Applying model() to batches changes loss behavior unexpectedly?

primoz · July 27, 2022, 11:06pm

I am trying to change the following line (because I am running out of memory sometimes when I try to run it):

_, held_out_features, _ = model(held_out_data)

This results in the following loss behavior:

When trying to change this line to something like:

temp_loader = DataLoader(held_out_data,batch_size = 100)
held_out_features = torch.empty(0, dtype = torch.float, device=device)

for _,data in enumerate(temp_loader):
    held_out_features = torch.cat((held_out_features, model(data)[1]),0)

I’ve also tried:

held_out_features = torch.empty(0, dtype = torch.float, device=device, requires_grad=True)

for j in range(0,len(held_out_data),100): 
    data = held_out_data[j:j+100,:,:,:]
    _,temp,_ = model(data)
    held_out_features = torch.cat((held_out_features, temp),0)

Both of these relieve the memory issue, but then the loss doesn’t decrease steadily (or at all) as before - it hovers around 1.1 throughout mini batches/epochs (I’d post another image but since I’m a new user I can’t).

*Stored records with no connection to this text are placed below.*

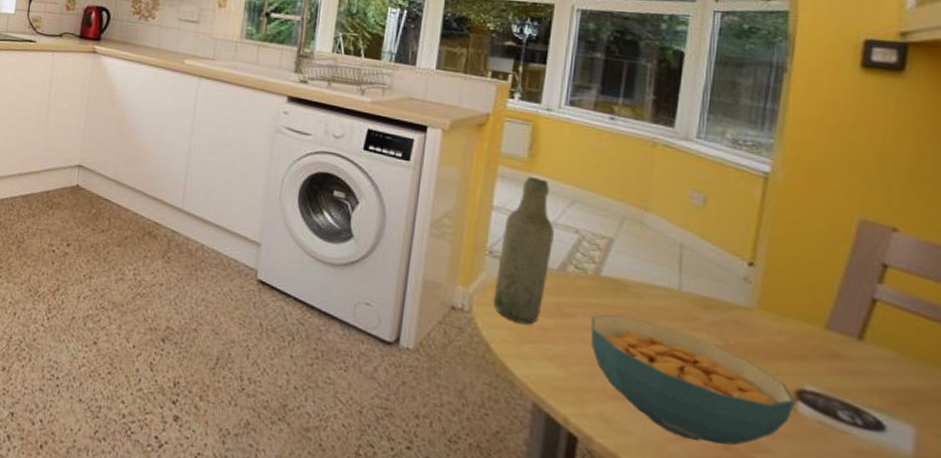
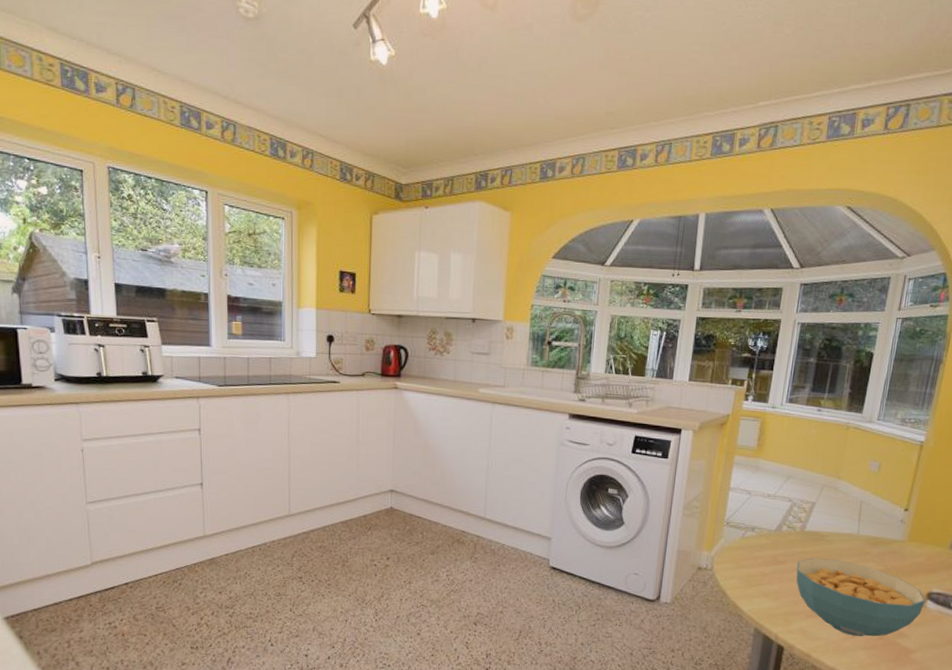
bottle: present [493,177,554,325] -> none [728,462,774,573]

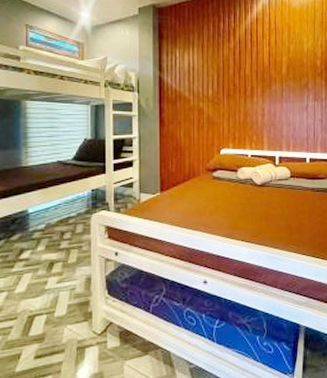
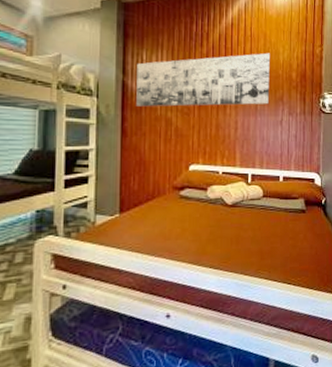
wall art: none [171,43,295,99] -> present [136,52,271,107]

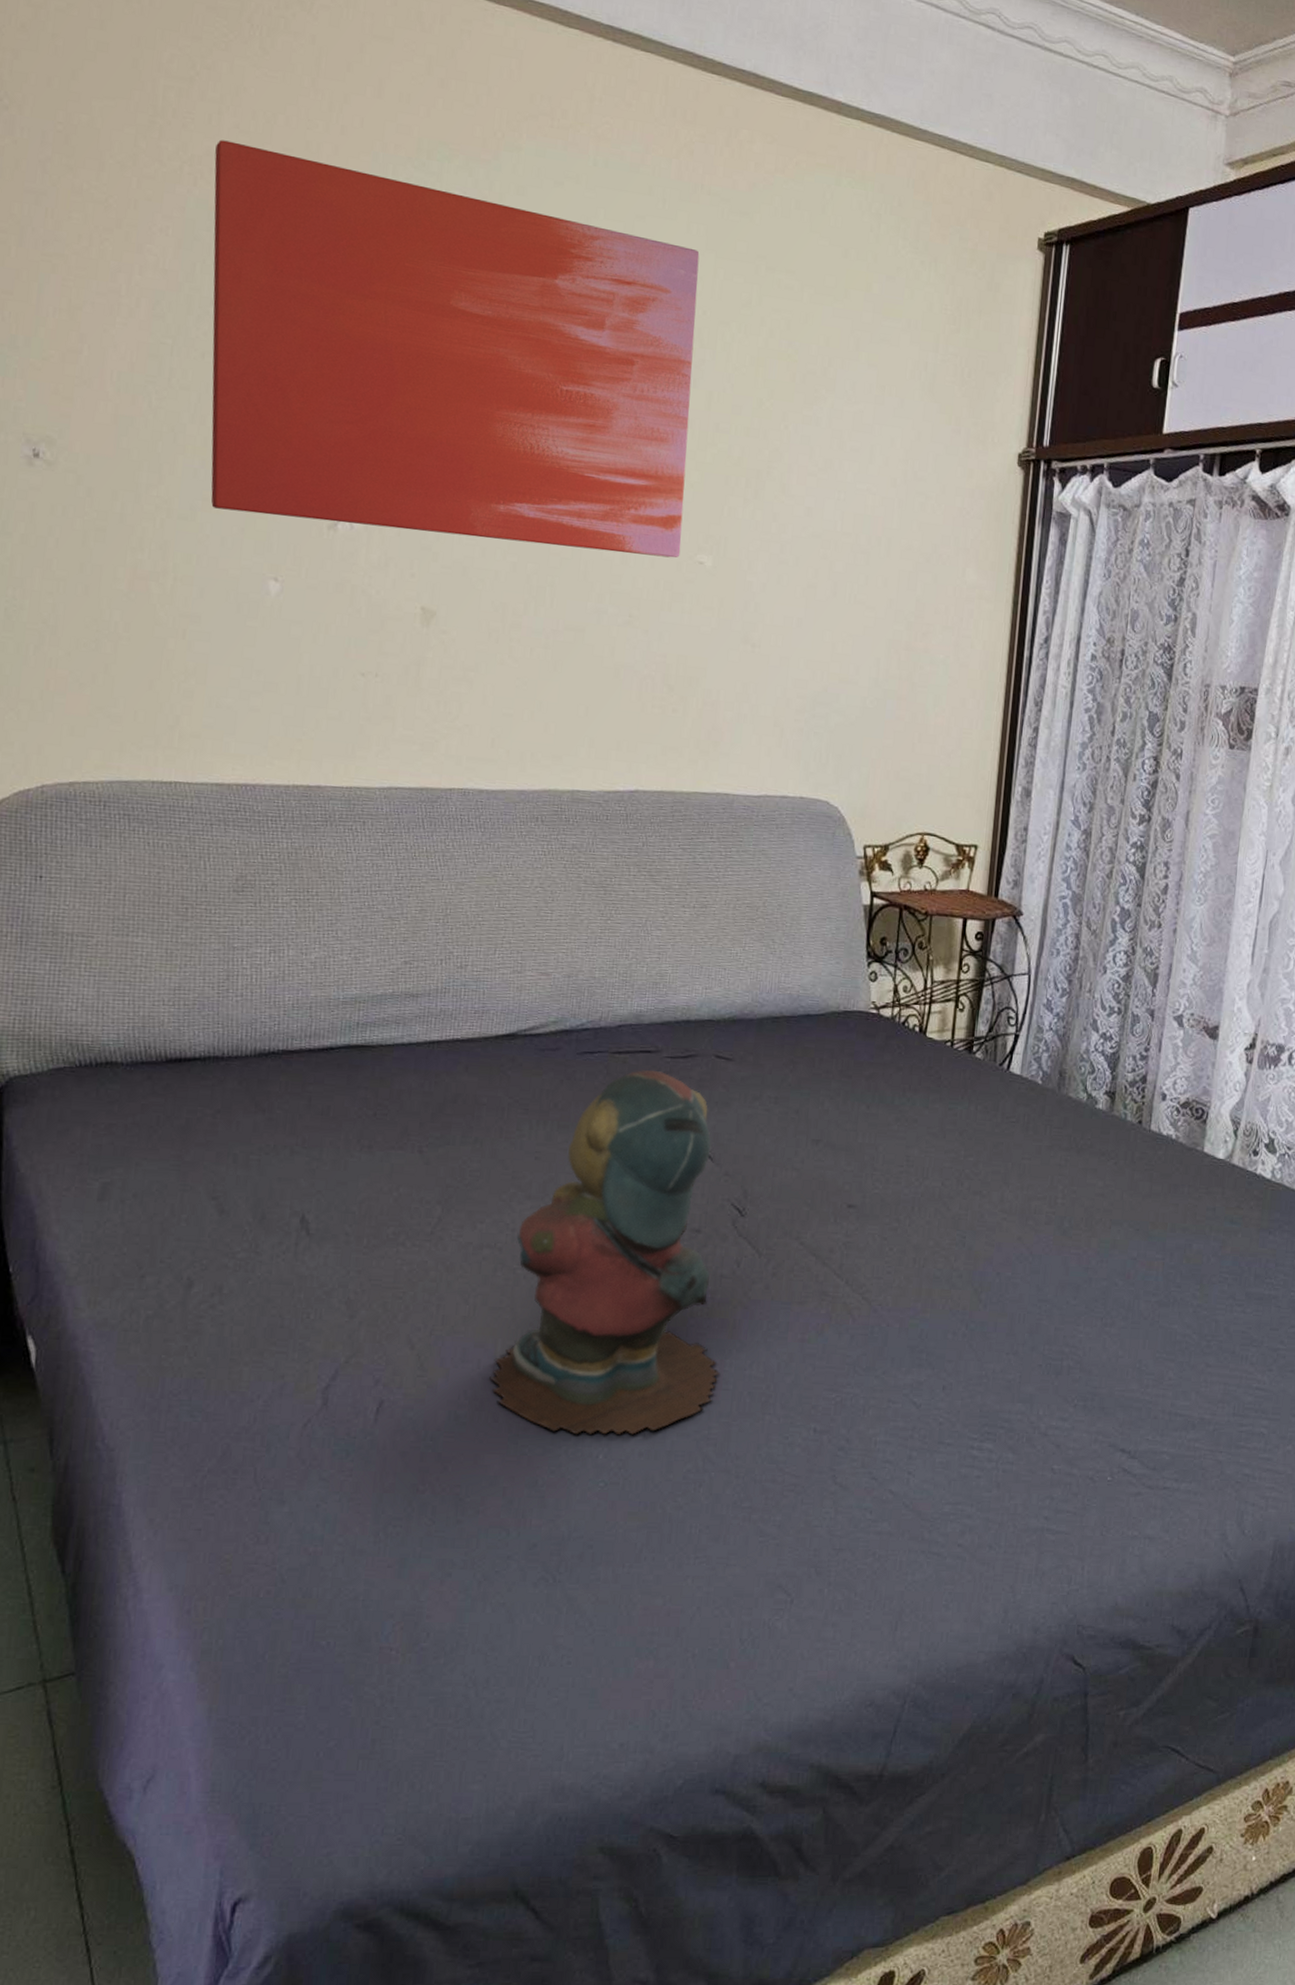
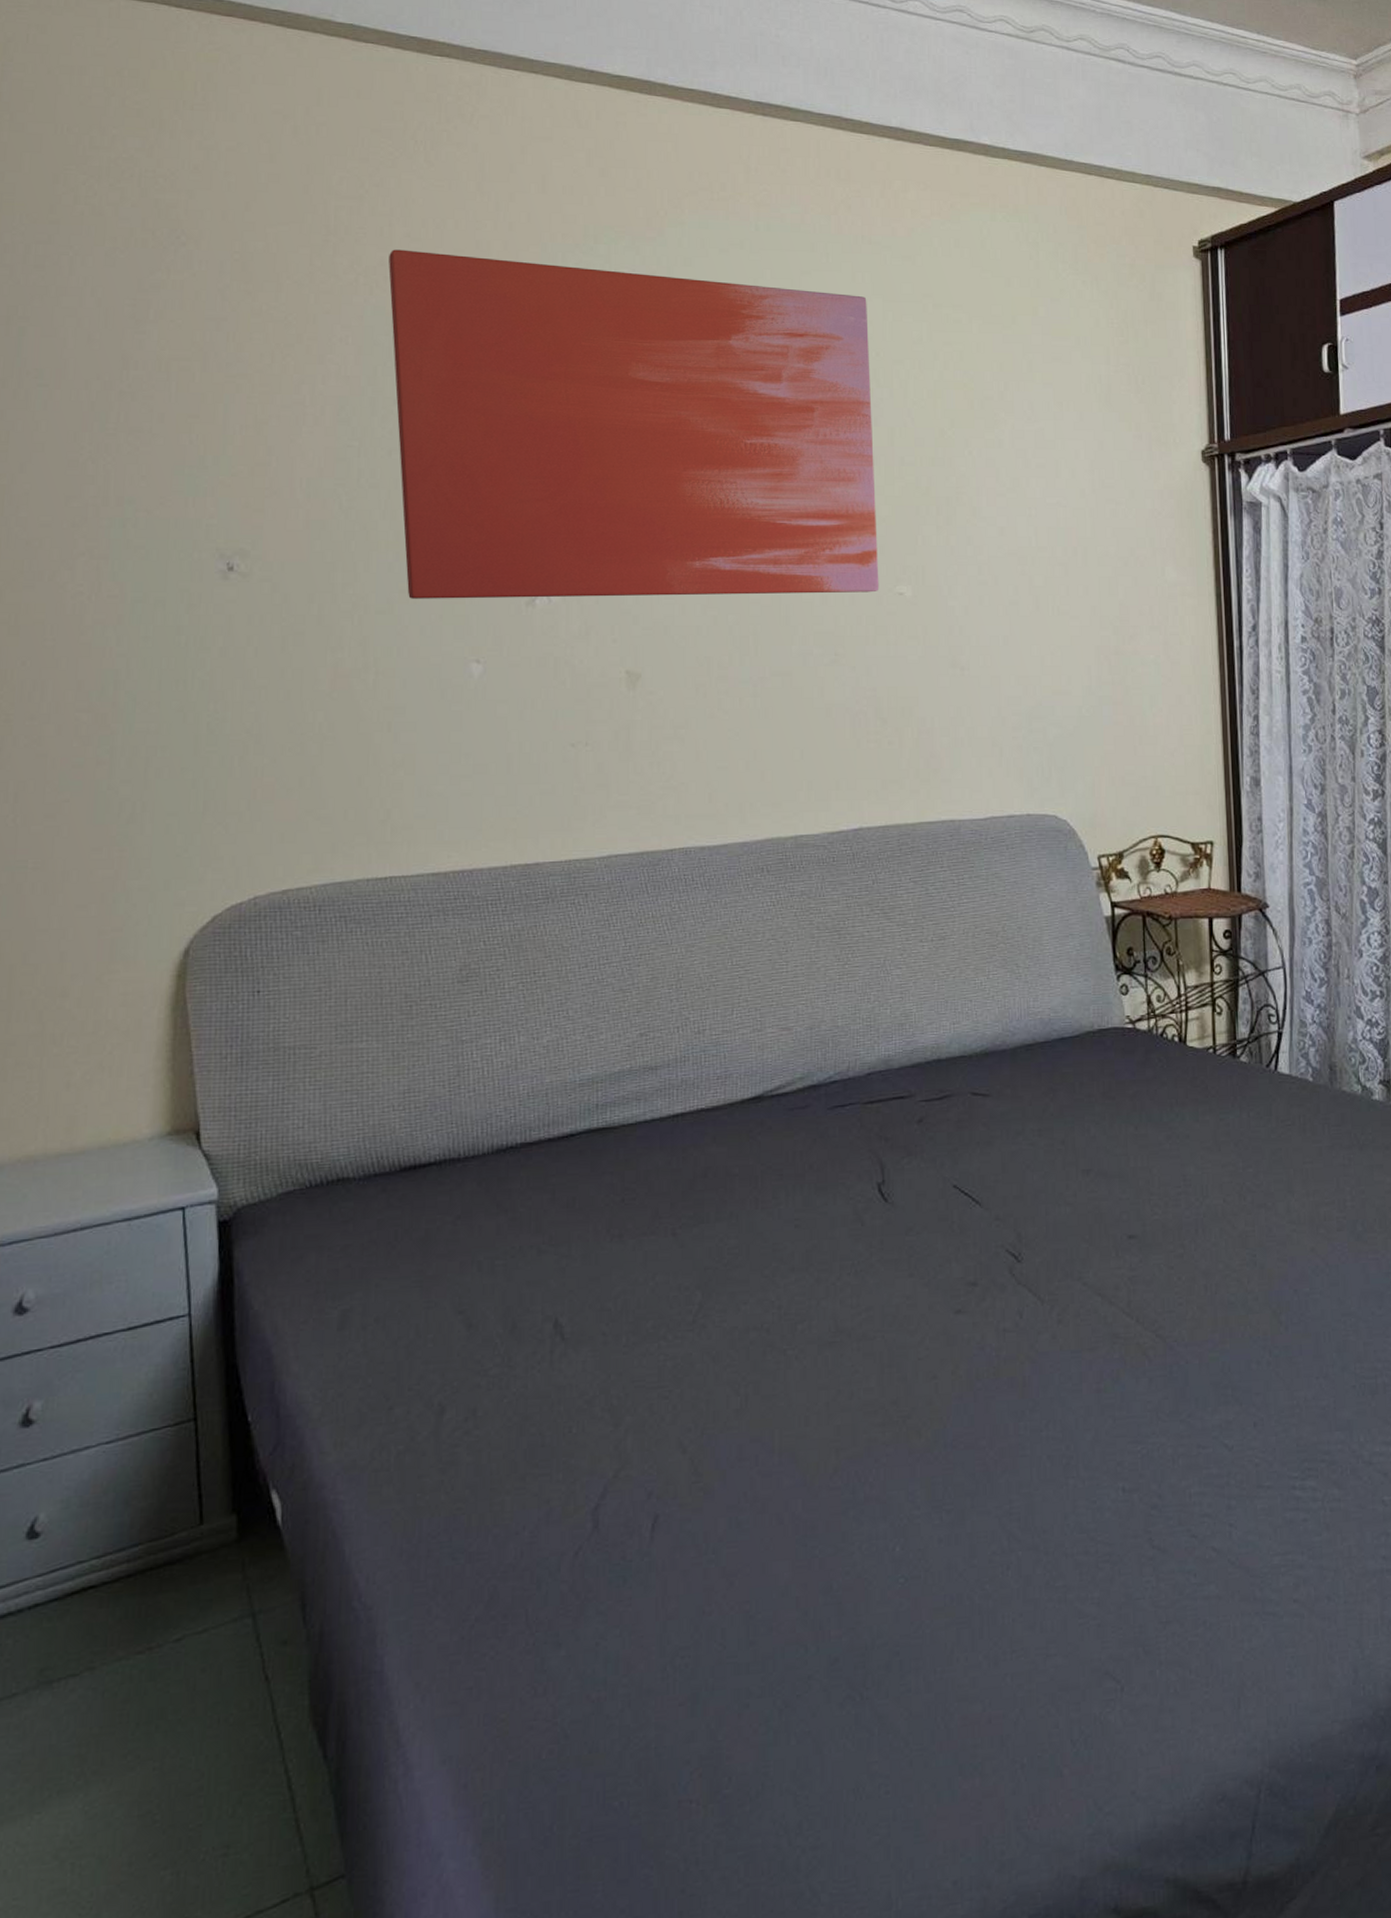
teddy bear: present [489,1070,721,1435] -> none [770,1116,1016,1528]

What is going on here? How can I fix it?

ptrblck · July 28, 2022, 6:09am

I don’t know how exactly the first code looks like, but the two suggested workarounds would accumulate the computation graphs for the entire dataset and I would assume you would be running out of memory (assuming the first approach trains on each batch).
Could you describe the issue in more detail and explain how the first approach is written?

primoz · July 28, 2022, 6:20pm

The code above appears in a train function. held_out_data is the tensor we would like to feed into model. It contains roughly 900 images. For the purposes of the the project I’m working on, it’s important that we process all of them each training iteration. We make predictions on held_out_data and that’s how we generate loss. When trying the first approach, we see the loss decreasing, but the runtime is very slow and occasionally runs out of memory. When we switch to the 2nd/3rd approach, it doesn’t run out of memory (because we process in groups of 100 instead of all 900 at once), but the loss doesn’t decrease, even though held_out_features should be the same in either case. Let me know if you need further clarification.